Climate change and shifting management paradigms present new challenges for ecohydrology and carbon cycle science in southwestern semi-arid conifer forests. Forecasting the potential impact of future reductions in winter snowpack requires understanding the current reliance of trees on winter versus summer precipitation, while projecting changes in forest productivity with landscape-scale restoration thinning requires knowledge of how trees respond to thinning. Using 36 large and 36 small ponderosa pine trees in a forest near Flagstaff, AZ that was thinned in 1998 to four different tree densities, we asked the following questions:

1) How does reliance on summer versus winter precipitation vary with tree size and tree density?

2) What is the relationship between tree density and subsequent growth of residual trees?

To investigate the first question, we analyzed the isotopic composition (dD) of precipitation, soil, and xylem sap water samples in all seasons for two years. To address the second question, we used standard dendrochronological methods to compare post-thinning growth response among tree densities and across a series of marker wet and dry years.

Results/Conclusions

Xylem sap water (-93.2±0.45 dD‰) isotopic analyses showed that ponderosa pines in our study did not use summer precipitation (-29.3±5.8 dD‰), but rather relied exclusively on winter precipitation (-89.6±7.9 dD‰), regardless of tree size or tree density.
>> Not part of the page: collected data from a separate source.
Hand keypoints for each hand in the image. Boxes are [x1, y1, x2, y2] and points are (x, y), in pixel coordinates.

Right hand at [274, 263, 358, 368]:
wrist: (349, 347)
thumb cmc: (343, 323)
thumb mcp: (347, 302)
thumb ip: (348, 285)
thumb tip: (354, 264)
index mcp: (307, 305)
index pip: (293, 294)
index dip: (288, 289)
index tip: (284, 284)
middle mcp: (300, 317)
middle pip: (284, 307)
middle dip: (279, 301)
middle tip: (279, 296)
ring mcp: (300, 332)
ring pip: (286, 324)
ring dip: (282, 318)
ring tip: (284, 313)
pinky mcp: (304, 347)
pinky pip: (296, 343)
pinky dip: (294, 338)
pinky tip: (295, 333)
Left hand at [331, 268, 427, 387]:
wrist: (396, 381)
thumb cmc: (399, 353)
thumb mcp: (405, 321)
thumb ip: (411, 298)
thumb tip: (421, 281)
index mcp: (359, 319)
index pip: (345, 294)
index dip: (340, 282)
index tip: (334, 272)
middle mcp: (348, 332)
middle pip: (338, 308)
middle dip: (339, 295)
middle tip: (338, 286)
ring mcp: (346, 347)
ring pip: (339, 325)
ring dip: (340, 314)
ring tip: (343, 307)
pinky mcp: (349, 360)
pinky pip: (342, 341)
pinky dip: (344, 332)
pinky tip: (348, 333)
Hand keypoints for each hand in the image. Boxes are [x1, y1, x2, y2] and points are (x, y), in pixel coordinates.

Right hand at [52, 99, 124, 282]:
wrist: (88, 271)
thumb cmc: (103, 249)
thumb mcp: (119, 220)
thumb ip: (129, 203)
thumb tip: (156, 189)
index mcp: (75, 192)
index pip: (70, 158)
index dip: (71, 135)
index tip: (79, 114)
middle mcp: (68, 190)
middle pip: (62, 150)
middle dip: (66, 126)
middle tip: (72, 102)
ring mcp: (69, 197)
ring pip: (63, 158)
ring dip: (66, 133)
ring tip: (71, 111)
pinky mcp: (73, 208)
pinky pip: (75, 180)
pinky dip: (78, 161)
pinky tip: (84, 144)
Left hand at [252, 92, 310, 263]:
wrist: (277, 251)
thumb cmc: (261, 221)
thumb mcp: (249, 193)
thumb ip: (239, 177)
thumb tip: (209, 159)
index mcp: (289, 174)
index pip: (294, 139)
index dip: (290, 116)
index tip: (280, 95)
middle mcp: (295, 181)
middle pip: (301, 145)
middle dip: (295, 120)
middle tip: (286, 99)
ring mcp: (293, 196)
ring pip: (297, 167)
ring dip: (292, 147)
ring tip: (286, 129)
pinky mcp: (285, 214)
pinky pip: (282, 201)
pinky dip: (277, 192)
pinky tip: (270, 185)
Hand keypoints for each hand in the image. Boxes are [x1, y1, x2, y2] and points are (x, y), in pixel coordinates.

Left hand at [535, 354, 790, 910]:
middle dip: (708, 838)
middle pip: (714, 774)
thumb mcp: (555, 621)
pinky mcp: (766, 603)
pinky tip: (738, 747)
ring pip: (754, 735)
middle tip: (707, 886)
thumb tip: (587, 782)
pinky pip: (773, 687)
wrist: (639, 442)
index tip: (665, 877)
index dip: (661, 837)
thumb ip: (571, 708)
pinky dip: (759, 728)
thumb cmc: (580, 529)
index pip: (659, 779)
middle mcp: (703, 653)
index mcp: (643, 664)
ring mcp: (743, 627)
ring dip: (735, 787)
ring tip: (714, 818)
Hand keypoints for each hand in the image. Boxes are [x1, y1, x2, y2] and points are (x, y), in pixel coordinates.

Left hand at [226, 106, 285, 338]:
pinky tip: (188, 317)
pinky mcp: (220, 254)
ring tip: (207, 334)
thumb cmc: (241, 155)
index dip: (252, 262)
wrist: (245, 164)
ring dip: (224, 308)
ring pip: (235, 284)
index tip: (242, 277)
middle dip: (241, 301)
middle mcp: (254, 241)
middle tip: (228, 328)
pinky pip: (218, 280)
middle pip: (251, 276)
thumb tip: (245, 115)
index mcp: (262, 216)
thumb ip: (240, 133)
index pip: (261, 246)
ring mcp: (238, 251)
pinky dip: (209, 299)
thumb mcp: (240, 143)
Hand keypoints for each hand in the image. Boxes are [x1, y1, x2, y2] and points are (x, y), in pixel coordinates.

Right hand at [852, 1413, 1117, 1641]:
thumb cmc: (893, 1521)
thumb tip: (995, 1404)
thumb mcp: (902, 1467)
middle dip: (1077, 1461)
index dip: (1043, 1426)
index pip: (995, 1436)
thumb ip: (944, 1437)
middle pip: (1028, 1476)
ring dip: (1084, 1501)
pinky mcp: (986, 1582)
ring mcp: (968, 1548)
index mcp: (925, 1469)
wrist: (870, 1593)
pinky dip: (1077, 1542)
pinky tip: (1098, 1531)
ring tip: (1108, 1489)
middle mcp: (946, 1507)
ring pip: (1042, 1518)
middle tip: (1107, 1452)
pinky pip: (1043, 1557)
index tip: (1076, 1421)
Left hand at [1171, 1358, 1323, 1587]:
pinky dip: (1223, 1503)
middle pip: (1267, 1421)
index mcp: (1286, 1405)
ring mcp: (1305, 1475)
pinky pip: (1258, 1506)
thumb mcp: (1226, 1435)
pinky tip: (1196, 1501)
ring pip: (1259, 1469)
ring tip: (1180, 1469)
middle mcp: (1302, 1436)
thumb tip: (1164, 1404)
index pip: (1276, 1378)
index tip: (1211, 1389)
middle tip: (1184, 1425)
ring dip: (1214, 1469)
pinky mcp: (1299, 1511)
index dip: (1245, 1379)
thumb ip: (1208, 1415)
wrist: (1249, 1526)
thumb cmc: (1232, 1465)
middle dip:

Large trees (over 200 years old) used a more depleted water source (-94.6±0.4 dD‰) than small trees (-91.9±0.5 dD‰), indicating that although the small trees were over 75 years old, they still had shallower root systems than large trees. Trees in low-density stands used a more depleted water source (-97.0±1.0 dD‰) than trees in denser stands (-91.1±0.91 dD‰), likely due to reduced canopy interception enabling greater winter snowpack accumulation.

            Dendrochronological analyses showed that trees in the lowest density stand had the highest post-treatment radial growth (1.0±0.1 mm/yr versus 0.8±0.0 mm/yr in control treatments) and grew 78% and 59% more in post-thinning marker wet and dry years, respectively, compared to control treatment trees. Thus, heavy thinning increased tree growth under both wet and drought conditions. Compared to small trees, residual large trees had a 26% larger relative growth increase ten years after heavy thinning, consistent with recent studies indicating that large old trees retain a high capacity to respond to environmental change.